Items listed in a dataset:
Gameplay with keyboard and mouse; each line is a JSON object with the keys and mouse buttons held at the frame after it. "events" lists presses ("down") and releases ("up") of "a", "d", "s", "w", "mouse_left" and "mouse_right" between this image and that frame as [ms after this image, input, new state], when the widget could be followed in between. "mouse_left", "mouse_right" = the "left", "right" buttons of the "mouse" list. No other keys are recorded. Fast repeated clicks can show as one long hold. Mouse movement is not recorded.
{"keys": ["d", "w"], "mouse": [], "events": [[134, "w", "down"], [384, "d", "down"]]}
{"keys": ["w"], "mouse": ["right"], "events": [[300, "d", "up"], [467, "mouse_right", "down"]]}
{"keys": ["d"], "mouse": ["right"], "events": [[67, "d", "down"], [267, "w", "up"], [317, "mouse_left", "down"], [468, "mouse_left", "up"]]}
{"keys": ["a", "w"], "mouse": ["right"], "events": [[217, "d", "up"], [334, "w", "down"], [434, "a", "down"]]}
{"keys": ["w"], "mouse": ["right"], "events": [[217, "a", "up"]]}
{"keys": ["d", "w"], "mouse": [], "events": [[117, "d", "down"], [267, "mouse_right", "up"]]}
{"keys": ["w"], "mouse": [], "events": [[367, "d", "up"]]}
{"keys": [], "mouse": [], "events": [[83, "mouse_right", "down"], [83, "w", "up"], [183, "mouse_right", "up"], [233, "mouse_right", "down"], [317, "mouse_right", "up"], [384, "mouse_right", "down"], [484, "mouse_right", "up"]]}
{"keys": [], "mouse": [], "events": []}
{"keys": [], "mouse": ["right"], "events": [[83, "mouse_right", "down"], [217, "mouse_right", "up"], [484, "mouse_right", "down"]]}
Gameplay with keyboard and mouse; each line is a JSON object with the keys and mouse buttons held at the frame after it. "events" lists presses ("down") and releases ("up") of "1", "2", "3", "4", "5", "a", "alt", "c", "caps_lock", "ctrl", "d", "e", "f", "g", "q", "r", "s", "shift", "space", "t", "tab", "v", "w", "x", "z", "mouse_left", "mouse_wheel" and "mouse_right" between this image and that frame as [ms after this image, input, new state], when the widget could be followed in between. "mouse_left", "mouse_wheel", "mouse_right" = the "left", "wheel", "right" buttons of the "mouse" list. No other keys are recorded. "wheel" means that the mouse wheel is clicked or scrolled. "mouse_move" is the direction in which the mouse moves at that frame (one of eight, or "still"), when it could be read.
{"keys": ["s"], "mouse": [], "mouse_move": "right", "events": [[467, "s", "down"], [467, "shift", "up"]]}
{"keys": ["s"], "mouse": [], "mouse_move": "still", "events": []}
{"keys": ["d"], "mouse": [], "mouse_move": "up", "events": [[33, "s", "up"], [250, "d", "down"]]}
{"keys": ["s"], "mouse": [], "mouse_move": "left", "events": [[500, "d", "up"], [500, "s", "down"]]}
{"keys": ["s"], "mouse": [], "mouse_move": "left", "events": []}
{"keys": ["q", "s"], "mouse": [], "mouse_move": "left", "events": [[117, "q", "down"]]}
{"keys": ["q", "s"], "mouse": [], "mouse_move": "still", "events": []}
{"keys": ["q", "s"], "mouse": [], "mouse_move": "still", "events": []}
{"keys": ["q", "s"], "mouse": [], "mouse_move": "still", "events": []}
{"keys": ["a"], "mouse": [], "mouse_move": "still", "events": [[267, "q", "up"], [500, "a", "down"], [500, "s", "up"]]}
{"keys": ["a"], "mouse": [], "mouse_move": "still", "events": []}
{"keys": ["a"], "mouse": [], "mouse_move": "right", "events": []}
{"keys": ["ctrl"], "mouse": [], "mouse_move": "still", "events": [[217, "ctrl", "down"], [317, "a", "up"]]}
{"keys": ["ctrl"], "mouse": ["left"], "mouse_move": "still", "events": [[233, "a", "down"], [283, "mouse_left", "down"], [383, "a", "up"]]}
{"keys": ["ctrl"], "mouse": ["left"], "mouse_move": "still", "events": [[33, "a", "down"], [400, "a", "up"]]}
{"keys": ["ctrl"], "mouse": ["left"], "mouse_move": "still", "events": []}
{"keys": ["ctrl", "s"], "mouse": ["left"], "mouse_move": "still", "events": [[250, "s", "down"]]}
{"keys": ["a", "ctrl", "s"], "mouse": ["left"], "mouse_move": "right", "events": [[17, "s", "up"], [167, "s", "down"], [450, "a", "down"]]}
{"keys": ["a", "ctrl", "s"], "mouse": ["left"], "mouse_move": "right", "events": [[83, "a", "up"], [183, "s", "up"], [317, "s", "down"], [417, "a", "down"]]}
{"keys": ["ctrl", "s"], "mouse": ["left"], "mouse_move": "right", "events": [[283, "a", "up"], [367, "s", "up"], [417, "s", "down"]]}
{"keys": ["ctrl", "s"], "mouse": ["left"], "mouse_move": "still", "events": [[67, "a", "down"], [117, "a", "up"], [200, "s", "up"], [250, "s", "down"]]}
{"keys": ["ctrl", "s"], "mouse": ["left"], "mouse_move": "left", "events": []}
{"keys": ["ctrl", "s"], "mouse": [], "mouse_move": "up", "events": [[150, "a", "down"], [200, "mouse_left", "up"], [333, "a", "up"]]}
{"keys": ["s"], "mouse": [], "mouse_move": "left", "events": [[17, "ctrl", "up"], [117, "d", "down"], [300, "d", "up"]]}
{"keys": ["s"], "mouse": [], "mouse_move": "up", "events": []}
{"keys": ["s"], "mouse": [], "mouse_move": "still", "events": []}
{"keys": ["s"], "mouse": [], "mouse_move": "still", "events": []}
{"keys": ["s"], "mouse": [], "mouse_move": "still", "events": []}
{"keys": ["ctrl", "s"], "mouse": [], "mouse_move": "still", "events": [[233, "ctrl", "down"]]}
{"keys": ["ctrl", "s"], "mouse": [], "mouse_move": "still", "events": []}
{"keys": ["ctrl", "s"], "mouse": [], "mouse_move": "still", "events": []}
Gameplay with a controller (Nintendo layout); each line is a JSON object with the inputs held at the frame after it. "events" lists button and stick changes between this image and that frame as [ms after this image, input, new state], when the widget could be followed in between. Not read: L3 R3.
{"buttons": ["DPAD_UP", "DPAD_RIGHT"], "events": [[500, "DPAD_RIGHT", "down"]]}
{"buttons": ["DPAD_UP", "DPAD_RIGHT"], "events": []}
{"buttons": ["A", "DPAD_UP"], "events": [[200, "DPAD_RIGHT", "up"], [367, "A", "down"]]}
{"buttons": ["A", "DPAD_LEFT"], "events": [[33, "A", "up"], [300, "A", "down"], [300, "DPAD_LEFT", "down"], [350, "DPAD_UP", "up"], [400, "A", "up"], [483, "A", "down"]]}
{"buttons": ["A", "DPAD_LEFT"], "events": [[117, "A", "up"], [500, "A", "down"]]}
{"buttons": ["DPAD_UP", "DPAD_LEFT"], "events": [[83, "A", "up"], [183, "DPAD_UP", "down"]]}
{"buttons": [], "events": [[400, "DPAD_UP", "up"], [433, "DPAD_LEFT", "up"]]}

TASK TO CARRY OUT: Transcribe all entries exactly as they are given.

TASK RESULT:
Gameplay with keyboard and mouse; each line is a JSON object with the keys and mouse buttons held at the frame after it. "events" lists presses ("down") and releases ("up") of "a", "d", "s", "w", "mouse_left" and "mouse_right" between this image and that frame as [ms after this image, input, new state], when the widget could be followed in between. "mouse_left", "mouse_right" = the "left", "right" buttons of the "mouse" list. No other keys are recorded. Fast repeated clicks can show as one long hold. Mouse movement is not recorded.
{"keys": ["d", "w"], "mouse": [], "events": [[134, "w", "down"], [384, "d", "down"]]}
{"keys": ["w"], "mouse": ["right"], "events": [[300, "d", "up"], [467, "mouse_right", "down"]]}
{"keys": ["d"], "mouse": ["right"], "events": [[67, "d", "down"], [267, "w", "up"], [317, "mouse_left", "down"], [468, "mouse_left", "up"]]}
{"keys": ["a", "w"], "mouse": ["right"], "events": [[217, "d", "up"], [334, "w", "down"], [434, "a", "down"]]}
{"keys": ["w"], "mouse": ["right"], "events": [[217, "a", "up"]]}
{"keys": ["d", "w"], "mouse": [], "events": [[117, "d", "down"], [267, "mouse_right", "up"]]}
{"keys": ["w"], "mouse": [], "events": [[367, "d", "up"]]}
{"keys": [], "mouse": [], "events": [[83, "mouse_right", "down"], [83, "w", "up"], [183, "mouse_right", "up"], [233, "mouse_right", "down"], [317, "mouse_right", "up"], [384, "mouse_right", "down"], [484, "mouse_right", "up"]]}
{"keys": [], "mouse": [], "events": []}
{"keys": [], "mouse": ["right"], "events": [[83, "mouse_right", "down"], [217, "mouse_right", "up"], [484, "mouse_right", "down"]]}
Gameplay with keyboard and mouse; each line is a JSON object with the keys and mouse buttons held at the frame after it. "events" lists presses ("down") and releases ("up") of "1", "2", "3", "4", "5", "a", "alt", "c", "caps_lock", "ctrl", "d", "e", "f", "g", "q", "r", "s", "shift", "space", "t", "tab", "v", "w", "x", "z", "mouse_left", "mouse_wheel" and "mouse_right" between this image and that frame as [ms after this image, input, new state], when the widget could be followed in between. "mouse_left", "mouse_wheel", "mouse_right" = the "left", "wheel", "right" buttons of the "mouse" list. No other keys are recorded. "wheel" means that the mouse wheel is clicked or scrolled. "mouse_move" is the direction in which the mouse moves at that frame (one of eight, or "still"), when it could be read.
{"keys": ["s"], "mouse": [], "mouse_move": "right", "events": [[467, "s", "down"], [467, "shift", "up"]]}
{"keys": ["s"], "mouse": [], "mouse_move": "still", "events": []}
{"keys": ["d"], "mouse": [], "mouse_move": "up", "events": [[33, "s", "up"], [250, "d", "down"]]}
{"keys": ["s"], "mouse": [], "mouse_move": "left", "events": [[500, "d", "up"], [500, "s", "down"]]}
{"keys": ["s"], "mouse": [], "mouse_move": "left", "events": []}
{"keys": ["q", "s"], "mouse": [], "mouse_move": "left", "events": [[117, "q", "down"]]}
{"keys": ["q", "s"], "mouse": [], "mouse_move": "still", "events": []}
{"keys": ["q", "s"], "mouse": [], "mouse_move": "still", "events": []}
{"keys": ["q", "s"], "mouse": [], "mouse_move": "still", "events": []}
{"keys": ["a"], "mouse": [], "mouse_move": "still", "events": [[267, "q", "up"], [500, "a", "down"], [500, "s", "up"]]}
{"keys": ["a"], "mouse": [], "mouse_move": "still", "events": []}
{"keys": ["a"], "mouse": [], "mouse_move": "right", "events": []}
{"keys": ["ctrl"], "mouse": [], "mouse_move": "still", "events": [[217, "ctrl", "down"], [317, "a", "up"]]}
{"keys": ["ctrl"], "mouse": ["left"], "mouse_move": "still", "events": [[233, "a", "down"], [283, "mouse_left", "down"], [383, "a", "up"]]}
{"keys": ["ctrl"], "mouse": ["left"], "mouse_move": "still", "events": [[33, "a", "down"], [400, "a", "up"]]}
{"keys": ["ctrl"], "mouse": ["left"], "mouse_move": "still", "events": []}
{"keys": ["ctrl", "s"], "mouse": ["left"], "mouse_move": "still", "events": [[250, "s", "down"]]}
{"keys": ["a", "ctrl", "s"], "mouse": ["left"], "mouse_move": "right", "events": [[17, "s", "up"], [167, "s", "down"], [450, "a", "down"]]}
{"keys": ["a", "ctrl", "s"], "mouse": ["left"], "mouse_move": "right", "events": [[83, "a", "up"], [183, "s", "up"], [317, "s", "down"], [417, "a", "down"]]}
{"keys": ["ctrl", "s"], "mouse": ["left"], "mouse_move": "right", "events": [[283, "a", "up"], [367, "s", "up"], [417, "s", "down"]]}
{"keys": ["ctrl", "s"], "mouse": ["left"], "mouse_move": "still", "events": [[67, "a", "down"], [117, "a", "up"], [200, "s", "up"], [250, "s", "down"]]}
{"keys": ["ctrl", "s"], "mouse": ["left"], "mouse_move": "left", "events": []}
{"keys": ["ctrl", "s"], "mouse": [], "mouse_move": "up", "events": [[150, "a", "down"], [200, "mouse_left", "up"], [333, "a", "up"]]}
{"keys": ["s"], "mouse": [], "mouse_move": "left", "events": [[17, "ctrl", "up"], [117, "d", "down"], [300, "d", "up"]]}
{"keys": ["s"], "mouse": [], "mouse_move": "up", "events": []}
{"keys": ["s"], "mouse": [], "mouse_move": "still", "events": []}
{"keys": ["s"], "mouse": [], "mouse_move": "still", "events": []}
{"keys": ["s"], "mouse": [], "mouse_move": "still", "events": []}
{"keys": ["ctrl", "s"], "mouse": [], "mouse_move": "still", "events": [[233, "ctrl", "down"]]}
{"keys": ["ctrl", "s"], "mouse": [], "mouse_move": "still", "events": []}
{"keys": ["ctrl", "s"], "mouse": [], "mouse_move": "still", "events": []}
Gameplay with a controller (Nintendo layout); each line is a JSON object with the inputs held at the frame after it. "events" lists button and stick changes between this image and that frame as [ms after this image, input, new state], when the widget could be followed in between. Not read: L3 R3.
{"buttons": ["DPAD_UP", "DPAD_RIGHT"], "events": [[500, "DPAD_RIGHT", "down"]]}
{"buttons": ["DPAD_UP", "DPAD_RIGHT"], "events": []}
{"buttons": ["A", "DPAD_UP"], "events": [[200, "DPAD_RIGHT", "up"], [367, "A", "down"]]}
{"buttons": ["A", "DPAD_LEFT"], "events": [[33, "A", "up"], [300, "A", "down"], [300, "DPAD_LEFT", "down"], [350, "DPAD_UP", "up"], [400, "A", "up"], [483, "A", "down"]]}
{"buttons": ["A", "DPAD_LEFT"], "events": [[117, "A", "up"], [500, "A", "down"]]}
{"buttons": ["DPAD_UP", "DPAD_LEFT"], "events": [[83, "A", "up"], [183, "DPAD_UP", "down"]]}
{"buttons": [], "events": [[400, "DPAD_UP", "up"], [433, "DPAD_LEFT", "up"]]}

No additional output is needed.